What "good" looks like
The primary metric is execution accuracy (EX) on BIRD-bench, the 12,751-pair benchmark across 95 databases (33.4 GB total) that introduces realistic dirty-data and efficiency considerations beyond Spider[1]. BIRD reports human EX at 92.96% and top systems at 81.95%; the gap to humans is real and roughly stable across leading frontier models. BIRD also defines R-VES (Reward-based Valid Efficiency Score) which jointly rewards correctness and query efficiency; reporting both EX and R-VES is the responsible default because a correct-but-slow query is broken in production.

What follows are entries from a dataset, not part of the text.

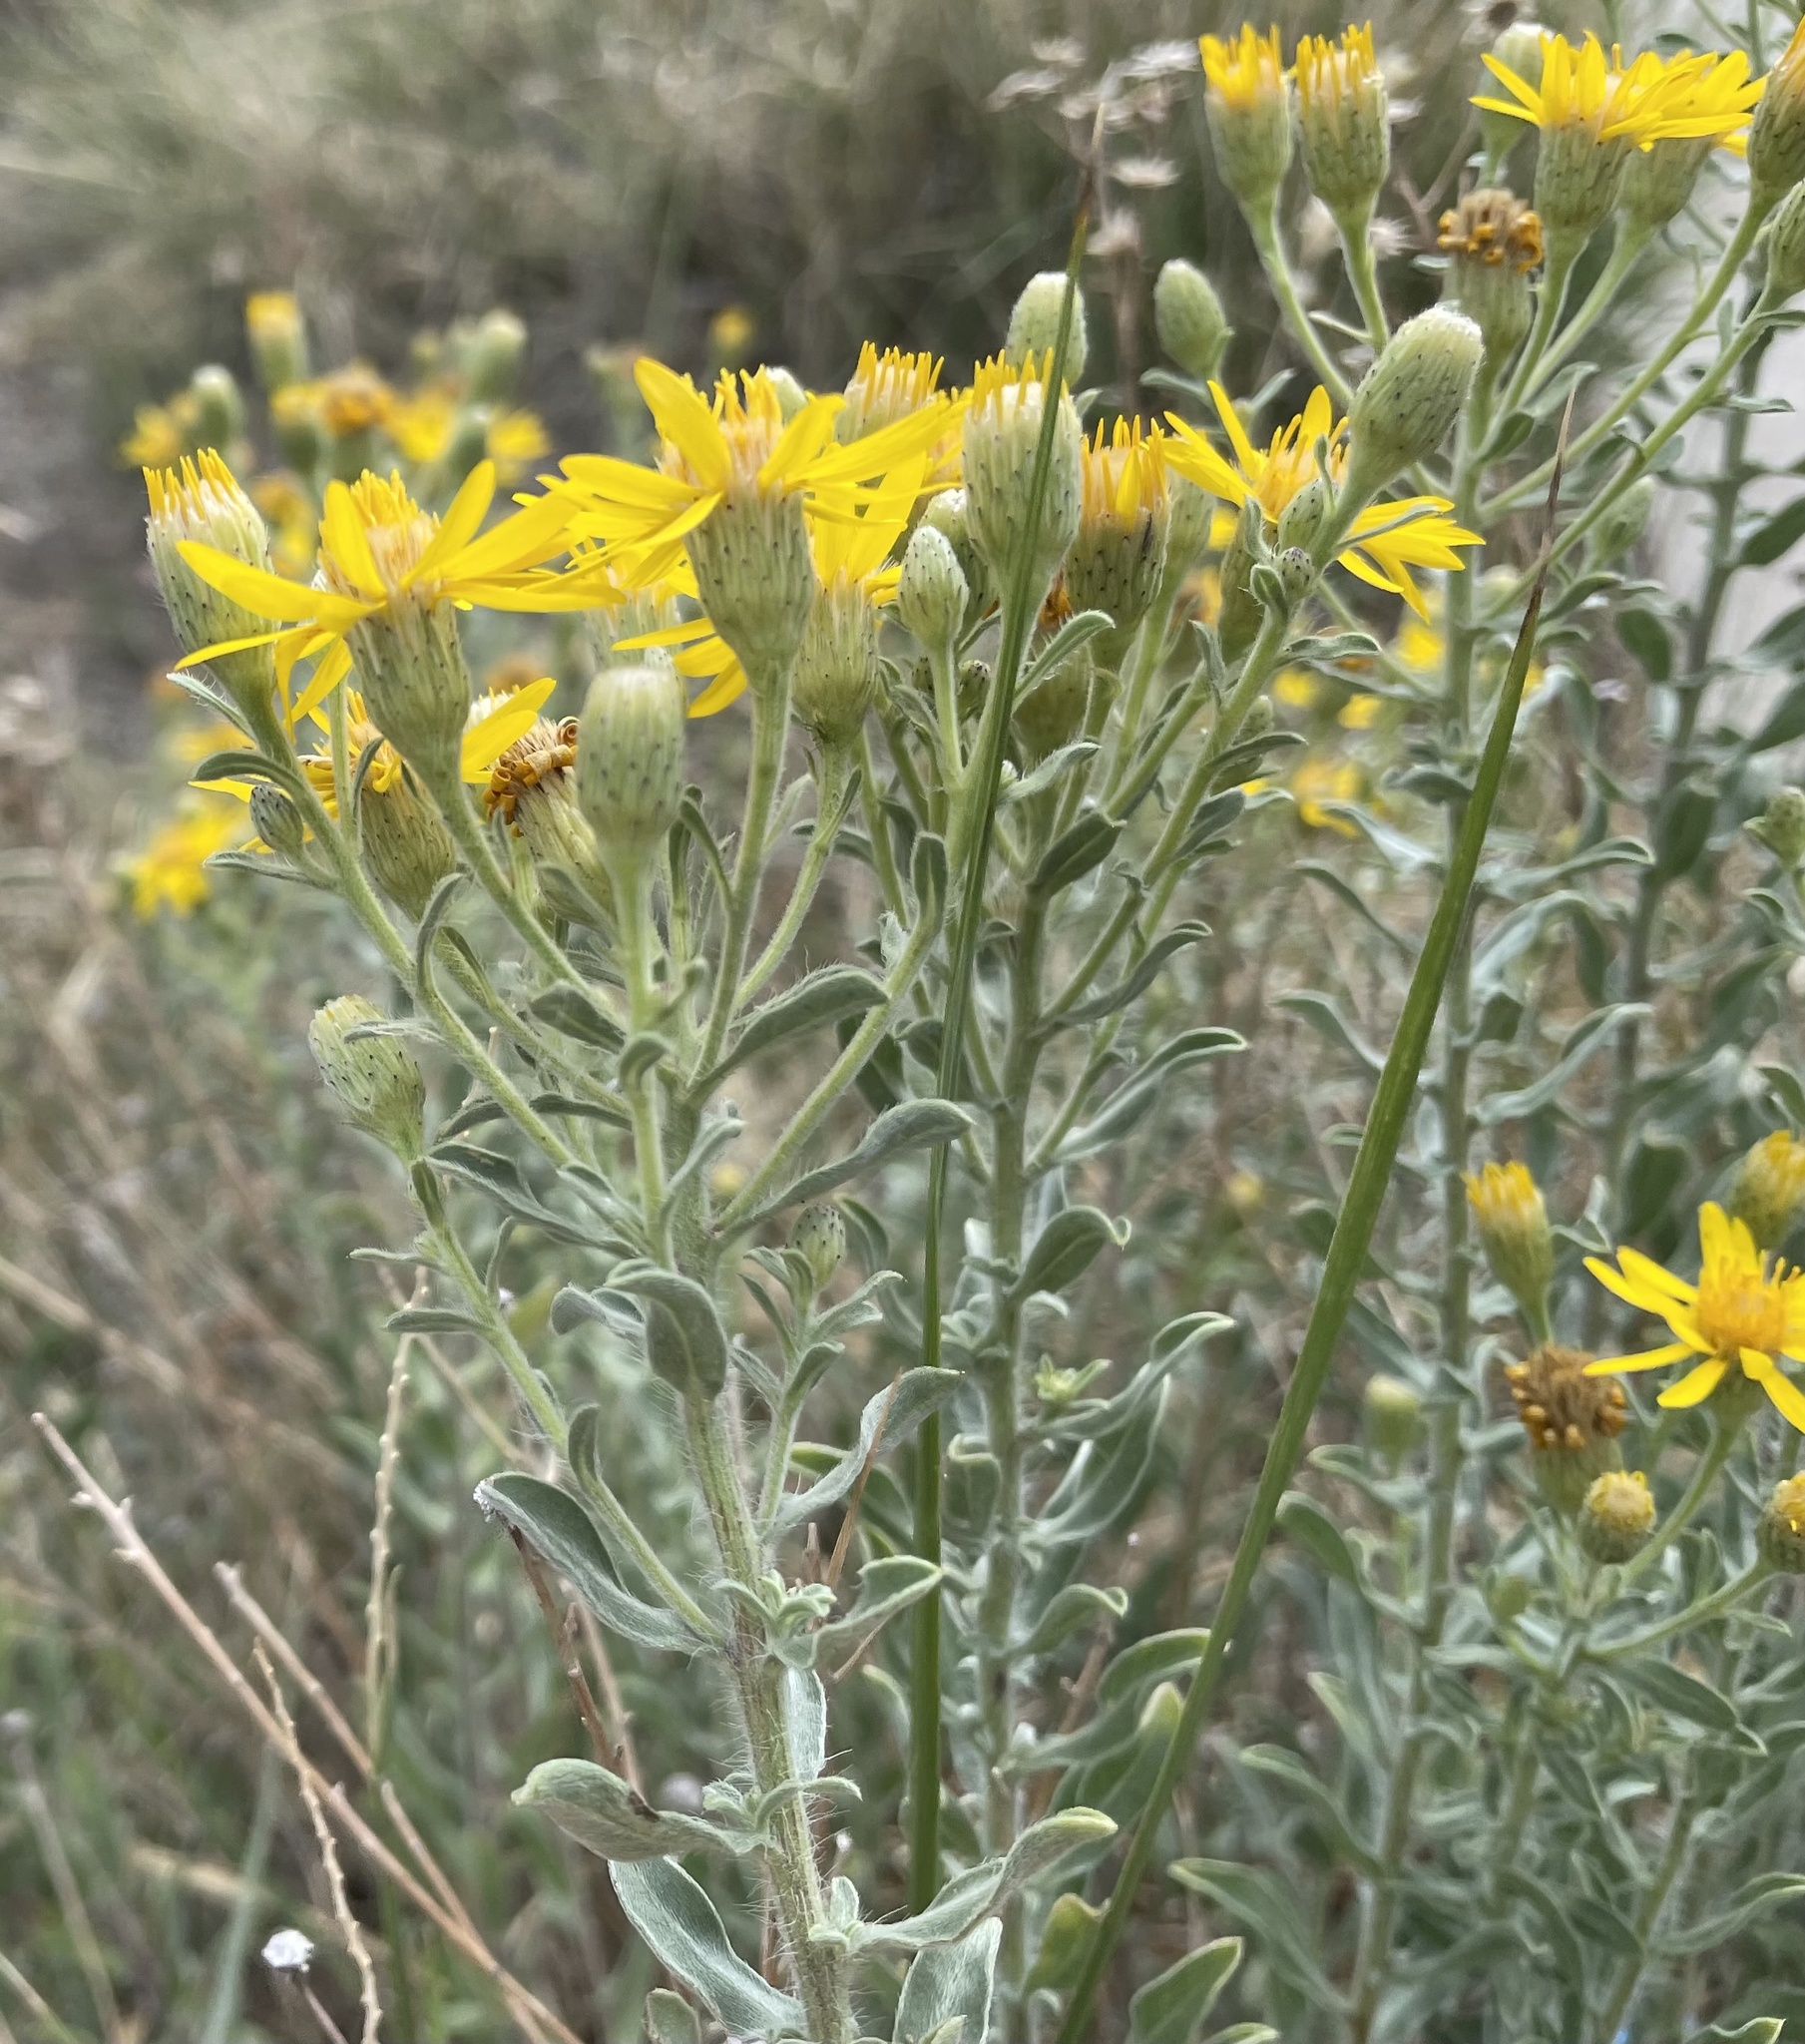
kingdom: Plantae
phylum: Tracheophyta
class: Magnoliopsida
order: Asterales
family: Asteraceae
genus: Heterotheca
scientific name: Heterotheca zionensis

Spider remains useful for cleaner ablation testing but is largely saturated for frontier models[2]. BIRD is where the discrimination lives in 2026.
Secondary metrics
Query validity rate. Did the generated SQL parse and execute, regardless of correctness? Execution time and cost. A 10x cost increase versus the gold query is a regression even if the rows match. Row-set equivalence, which handles ORDER BY ambiguity and column-order differences that exact-match scoring penalizes. Explain-plan red flags, where the model writes valid SQL that triggers a full table scan or an exploding join.
Offline eval design
Spider for breadth, BIRD for the harder discriminator. On top of the public sets, build a warehouse-specific set of your top 100 ad-hoc queries with gold SQL and expected row-set hashes. The row-set hash is the artifact that makes scoring deterministic across ORDER BY ambiguity. Run on a copy of the production schema, sanitized of PII; the dirty-data behavior in BIRD is what makes the score predict production quality, and you only get that if your eval schema looks like production.

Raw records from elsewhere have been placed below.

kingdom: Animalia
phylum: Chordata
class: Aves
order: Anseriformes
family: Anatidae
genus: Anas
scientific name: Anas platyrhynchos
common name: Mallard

For each query, capture EX (correctness), R-VES (efficiency), execution time, and the explain-plan. The composite tells you whether the model is shipping correct, performant queries or correct queries that will melt the warehouse at 9 AM.
Online eval design
Log every natural-language question, the generated SQL, the execution result, and the user's next action. The user-edit rate is the most useful single online signal: if users edit the generated SQL before running it, the model failed even if the SQL was technically correct. Alert on schema-drift breakages (a column rename in the warehouse silently invalidates the prompts). Track per-table accuracy because the model usually understands the tables it has seen often and degrades on rarely-queried tables.
Top benchmarks
The OpenAI cookbook SQL eval notebook (How_to_evaluate_LLMs_for_SQL_generation.ipynb) is a good template for the execution-accuracy harness[3]. Vanna and Defog are open-source RAG-on-SQL stacks with built-in eval harnesses. Inspect AI for sandboxed deterministic runs against a reference schema.
Common pitfalls
Exact-match scoring. Multiple valid SQLs exist for almost every non-trivial question; exact match penalizes the model for choosing a different correct path. Use execution accuracy. Ignoring efficiency. A correct query that costs 10x is broken in production; BIRD's R-VES exists to fix this[1]. Not testing on dirty data. BIRD's contribution is realistic schemas with messy values; if your eval schema is clean, your score does not predict production quality. Treating user-edit rate as a vanity metric; it is the most actionable online signal in this category[4].
Canonical reading
The BIRD-bench paper and site are the canonical reading because BIRD is explicitly designed as "the first text-to-SQL benchmark designed to encourage semantic parsers to produce SQL queries that are not only correct but also efficient"[1]. The efficiency framing is the operational thesis: in production, the metric is execution-accuracy-conditioned-on-acceptable-cost, not pure correctness. Pair with the OpenAI cookbook for the practical harness implementation[3].
Day-1 starter
- 50 natural-language questions to gold SQL to expected row-set hash. The hash is the artifact that makes scoring robust to ORDER BY ambiguity.
- Execution harness on a sanitized copy of the production schema. The schema shape is what makes the eval predict production quality.
- Track EX and R-VES per release. EX is correctness; R-VES is correctness-given-acceptable-cost; reporting both keeps the model from optimizing for the headline at the expense of the warehouse bill.